11. Revolved Triangle Pose
This pose stretches and opens the chest, lungs, shoulders, and spine, increasing lung capacity. The revolved motion stimulates abdominal organs, aiding digestion and circulation, releasing stress and anxiety, and energizing the body and mind.
12. Spine Twist
A twist will not only leave you feeling energized and focused, but will also give you mental clarity, relieve stress and deep tension, and detoxify your entire system by primarily massaging your internal organs, encouraging the elimination of toxins.
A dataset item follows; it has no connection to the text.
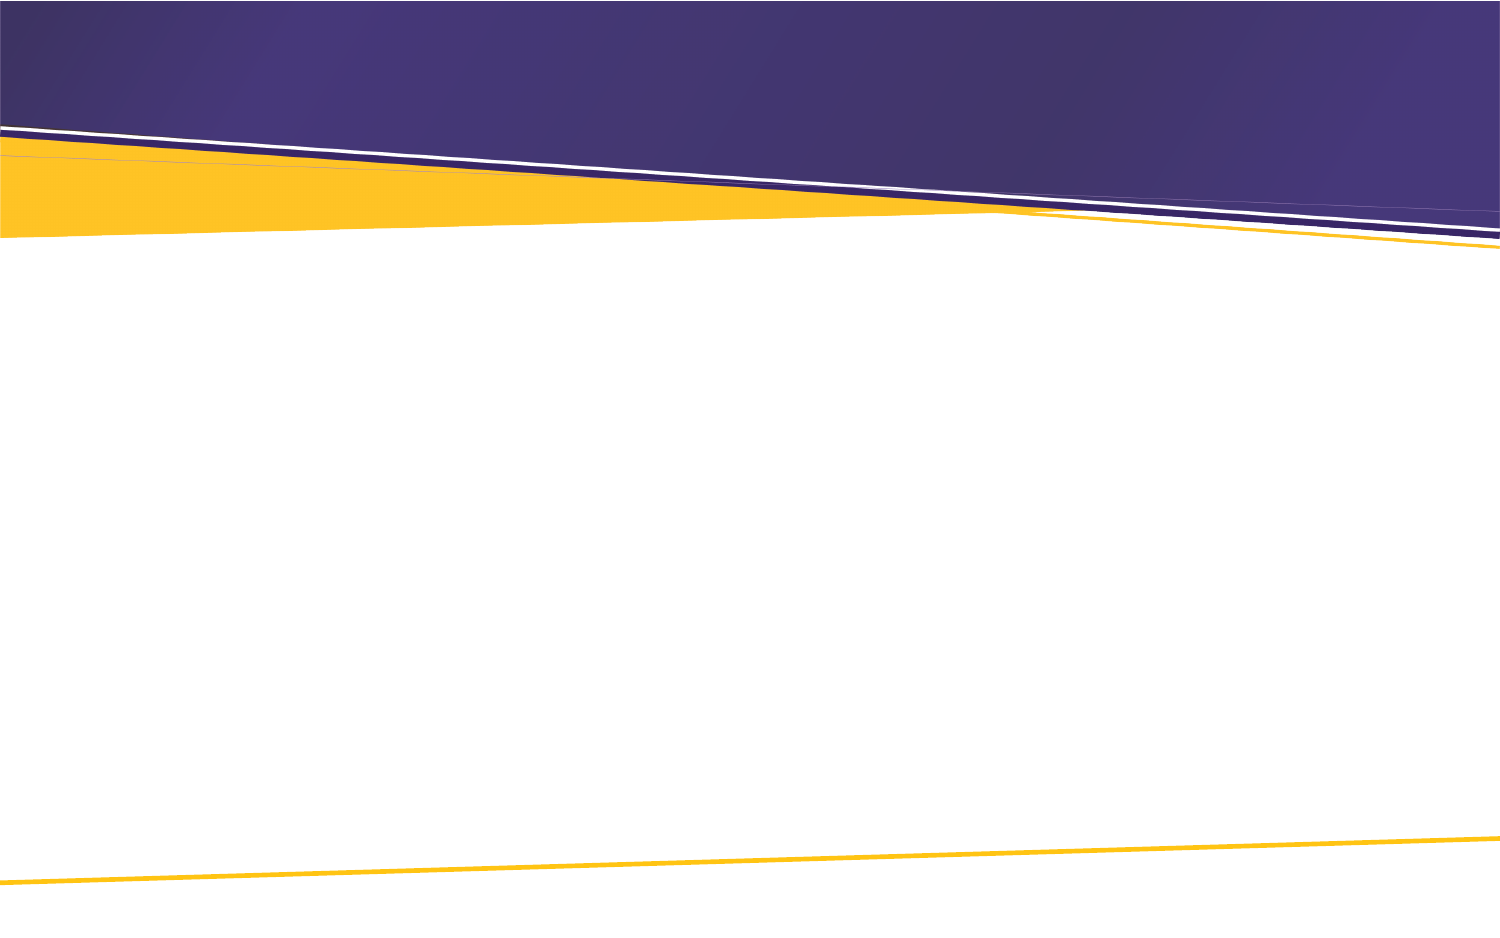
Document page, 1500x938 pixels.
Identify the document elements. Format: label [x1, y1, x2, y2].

picture [0, 1, 1500, 249]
When you release your twist, fresh blood and nutrients rush back into your digestive organs, helping nourish and support them. Stay in Supine Twist for at least five deep breaths, then repeat on other side. Even better—bring some Yin into your world and hold it for two to three minutes on each side.
13. Savasana
Savasana also called Corpse Pose sets up the setting that allows you to gradually enter a truly relaxed state. The essence of Savasana is to relax with focus and attention while remaining alert and still being at ease. Remaining aware while relaxing can help you begin to notice and release long-held tensions in your body and mind. Savasana is a practice of gradually relaxing one body part at a time, one muscle at a time, and one thought at a time. When you do this practice every day it conditions the body to release stress and can improve your sense of physical and emotional well-being.
Lying on your back on a mat, let the arms and legs drop open, with the arms about 45 degrees from the side of your body. Make sure you are warm and comfortable, and you can try placing a blanket over your body.
Close the eyes and take slow deep breaths through the nose. Allow your whole body to become soft and heavy, letting it relax into the floor. As the body relaxes, feel the whole body rising and falling with each breath.
Exercise before bed can be a wonderful way to signal to your body that it’s time for bed. Stick with light exercises and stretches and you’ll be on your way to sweet dreams.